» **WORK ORDER**
What is needed here is an exact reprint of every record below.
BEGIN PROVIDED INFORMATION
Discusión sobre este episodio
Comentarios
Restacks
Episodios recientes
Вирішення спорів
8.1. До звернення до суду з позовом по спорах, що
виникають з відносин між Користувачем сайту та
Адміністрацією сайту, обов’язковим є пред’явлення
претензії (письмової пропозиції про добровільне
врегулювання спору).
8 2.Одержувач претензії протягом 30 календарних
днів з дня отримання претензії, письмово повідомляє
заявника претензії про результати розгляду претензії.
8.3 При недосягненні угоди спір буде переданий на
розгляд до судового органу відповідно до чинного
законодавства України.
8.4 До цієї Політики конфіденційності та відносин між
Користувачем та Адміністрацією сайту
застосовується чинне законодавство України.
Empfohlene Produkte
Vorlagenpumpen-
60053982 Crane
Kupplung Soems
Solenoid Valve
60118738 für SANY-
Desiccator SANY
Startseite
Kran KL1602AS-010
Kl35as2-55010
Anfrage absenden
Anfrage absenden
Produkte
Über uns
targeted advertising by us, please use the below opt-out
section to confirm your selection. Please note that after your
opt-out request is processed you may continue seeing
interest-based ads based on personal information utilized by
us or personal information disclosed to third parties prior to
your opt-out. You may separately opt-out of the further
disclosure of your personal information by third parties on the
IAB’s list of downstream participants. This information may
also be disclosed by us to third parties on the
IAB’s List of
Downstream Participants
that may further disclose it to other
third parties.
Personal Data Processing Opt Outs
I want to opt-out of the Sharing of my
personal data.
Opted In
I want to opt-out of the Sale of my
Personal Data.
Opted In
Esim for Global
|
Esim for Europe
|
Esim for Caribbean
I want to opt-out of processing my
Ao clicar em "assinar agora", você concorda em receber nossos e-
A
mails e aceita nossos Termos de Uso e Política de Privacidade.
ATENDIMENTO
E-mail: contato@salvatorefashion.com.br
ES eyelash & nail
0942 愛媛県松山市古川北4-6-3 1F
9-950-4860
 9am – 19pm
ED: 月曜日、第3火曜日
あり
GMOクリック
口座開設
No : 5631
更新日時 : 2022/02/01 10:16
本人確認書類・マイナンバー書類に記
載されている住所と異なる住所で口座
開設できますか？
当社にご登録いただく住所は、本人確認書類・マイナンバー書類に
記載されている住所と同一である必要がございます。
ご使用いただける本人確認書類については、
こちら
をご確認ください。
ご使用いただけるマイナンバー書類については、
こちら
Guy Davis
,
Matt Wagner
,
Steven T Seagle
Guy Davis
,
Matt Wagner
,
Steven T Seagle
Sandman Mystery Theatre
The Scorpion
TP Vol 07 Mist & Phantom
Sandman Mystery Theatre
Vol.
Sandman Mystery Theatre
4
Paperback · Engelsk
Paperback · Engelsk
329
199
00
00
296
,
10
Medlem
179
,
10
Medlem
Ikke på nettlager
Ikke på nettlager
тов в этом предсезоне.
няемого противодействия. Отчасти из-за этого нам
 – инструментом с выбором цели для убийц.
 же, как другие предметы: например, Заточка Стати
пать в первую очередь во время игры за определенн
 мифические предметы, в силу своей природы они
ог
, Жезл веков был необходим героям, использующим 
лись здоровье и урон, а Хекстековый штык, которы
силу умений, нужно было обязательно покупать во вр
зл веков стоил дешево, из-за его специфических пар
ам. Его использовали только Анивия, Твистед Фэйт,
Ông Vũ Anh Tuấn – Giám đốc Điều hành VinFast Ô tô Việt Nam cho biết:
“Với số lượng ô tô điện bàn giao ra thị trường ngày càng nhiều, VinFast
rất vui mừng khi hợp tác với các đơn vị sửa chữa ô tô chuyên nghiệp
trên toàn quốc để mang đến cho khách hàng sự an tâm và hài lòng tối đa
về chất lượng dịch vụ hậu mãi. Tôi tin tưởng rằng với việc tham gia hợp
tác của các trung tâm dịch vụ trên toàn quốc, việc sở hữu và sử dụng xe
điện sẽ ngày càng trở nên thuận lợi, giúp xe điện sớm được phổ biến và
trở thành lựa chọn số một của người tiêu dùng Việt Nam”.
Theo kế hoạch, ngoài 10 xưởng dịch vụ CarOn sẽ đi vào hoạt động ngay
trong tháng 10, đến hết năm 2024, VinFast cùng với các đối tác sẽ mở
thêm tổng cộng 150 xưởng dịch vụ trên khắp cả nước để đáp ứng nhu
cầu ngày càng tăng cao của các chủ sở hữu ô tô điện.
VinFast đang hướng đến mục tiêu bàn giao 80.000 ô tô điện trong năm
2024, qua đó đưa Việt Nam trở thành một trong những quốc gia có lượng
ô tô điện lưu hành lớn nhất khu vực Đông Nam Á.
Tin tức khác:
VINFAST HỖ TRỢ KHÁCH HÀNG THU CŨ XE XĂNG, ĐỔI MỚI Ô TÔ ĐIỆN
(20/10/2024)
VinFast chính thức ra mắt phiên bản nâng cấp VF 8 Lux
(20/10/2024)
END PROVIDED INFORMATION
» **WRITTEN ANSWER**
Discusión sobre este episodio
Comentarios
Restacks
Episodios recientes
Вирішення спорів
8.1. До звернення до суду з позовом по спорах, що
виникають з відносин між Користувачем сайту та
Адміністрацією сайту, обов’язковим є пред’явлення
претензії (письмової пропозиції про добровільне
врегулювання спору).
8 2.Одержувач претензії протягом 30 календарних
днів з дня отримання претензії, письмово повідомляє
заявника претензії про результати розгляду претензії.
8.3 При недосягненні угоди спір буде переданий на
розгляд до судового органу відповідно до чинного
законодавства України.
8.4 До цієї Політики конфіденційності та відносин між
Користувачем та Адміністрацією сайту
застосовується чинне законодавство України.
Empfohlene Produkte
Vorlagenpumpen-
60053982 Crane
Kupplung Soems
Solenoid Valve
60118738 für SANY-
Desiccator SANY
Startseite
Kran KL1602AS-010
Kl35as2-55010
Anfrage absenden
Anfrage absenden
Produkte
Über uns
targeted advertising by us, please use the below opt-out
section to confirm your selection. Please note that after your
opt-out request is processed you may continue seeing
interest-based ads based on personal information utilized by
us or personal information disclosed to third parties prior to
your opt-out. You may separately opt-out of the further
disclosure of your personal information by third parties on the
IAB’s list of downstream participants. This information may
also be disclosed by us to third parties on the
IAB’s List of
Downstream Participants
that may further disclose it to other
third parties.
Personal Data Processing Opt Outs
I want to opt-out of the Sharing of my
personal data.
Opted In
I want to opt-out of the Sale of my
Personal Data.
Opted In
Esim for Global
|
Esim for Europe
|
Esim for Caribbean
I want to opt-out of processing my
Ao clicar em "assinar agora", você concorda em receber nossos e-
A
mails e aceita nossos Termos de Uso e Política de Privacidade.
ATENDIMENTO
E-mail: contato@salvatorefashion.com.br
ES eyelash & nail
0942 愛媛県松山市古川北4-6-3 1F
9-950-4860
 9am – 19pm
ED: 月曜日、第3火曜日
あり
GMOクリック
口座開設
No : 5631
更新日時 : 2022/02/01 10:16
本人確認書類・マイナンバー書類に記
載されている住所と異なる住所で口座
開設できますか？
当社にご登録いただく住所は、本人確認書類・マイナンバー書類に
記載されている住所と同一である必要がございます。
ご使用いただける本人確認書類については、
こちら
をご確認ください。
ご使用いただけるマイナンバー書類については、
こちら
Guy Davis
,
Matt Wagner
,
Steven T Seagle
Guy Davis
,
Matt Wagner
,
Steven T Seagle
Sandman Mystery Theatre
The Scorpion
TP Vol 07 Mist & Phantom
Sandman Mystery Theatre
Vol.
Sandman Mystery Theatre
4
Paperback · Engelsk
Paperback · Engelsk
329
199
00
00
296
,
10
Medlem
179
,
10
Medlem
Ikke på nettlager
Ikke på nettlager
тов в этом предсезоне.
няемого противодействия. Отчасти из-за этого нам
 – инструментом с выбором цели для убийц.
 же, как другие предметы: например, Заточка Стати
пать в первую очередь во время игры за определенн
 мифические предметы, в силу своей природы они
ог
, Жезл веков был необходим героям, использующим 
лись здоровье и урон, а Хекстековый штык, которы
силу умений, нужно было обязательно покупать во вр
зл веков стоил дешево, из-за его специфических пар
ам. Его использовали только Анивия, Твистед Фэйт,
Ông Vũ Anh Tuấn – Giám đốc Điều hành VinFast Ô tô Việt Nam cho biết:
“Với số lượng ô tô điện bàn giao ra thị trường ngày càng nhiều, VinFast
rất vui mừng khi hợp tác với các đơn vị sửa chữa ô tô chuyên nghiệp
trên toàn quốc để mang đến cho khách hàng sự an tâm và hài lòng tối đa
về chất lượng dịch vụ hậu mãi. Tôi tin tưởng rằng với việc tham gia hợp
tác của các trung tâm dịch vụ trên toàn quốc, việc sở hữu và sử dụng xe
điện sẽ ngày càng trở nên thuận lợi, giúp xe điện sớm được phổ biến và
trở thành lựa chọn số một của người tiêu dùng Việt Nam”.
Theo kế hoạch, ngoài 10 xưởng dịch vụ CarOn sẽ đi vào hoạt động ngay
trong tháng 10, đến hết năm 2024, VinFast cùng với các đối tác sẽ mở
thêm tổng cộng 150 xưởng dịch vụ trên khắp cả nước để đáp ứng nhu
cầu ngày càng tăng cao của các chủ sở hữu ô tô điện.
VinFast đang hướng đến mục tiêu bàn giao 80.000 ô tô điện trong năm
2024, qua đó đưa Việt Nam trở thành một trong những quốc gia có lượng
ô tô điện lưu hành lớn nhất khu vực Đông Nam Á.
Tin tức khác:
VINFAST HỖ TRỢ KHÁCH HÀNG THU CŨ XE XĂNG, ĐỔI MỚI Ô TÔ ĐIỆN
(20/10/2024)
VinFast chính thức ra mắt phiên bản nâng cấp VF 8 Lux
(20/10/2024)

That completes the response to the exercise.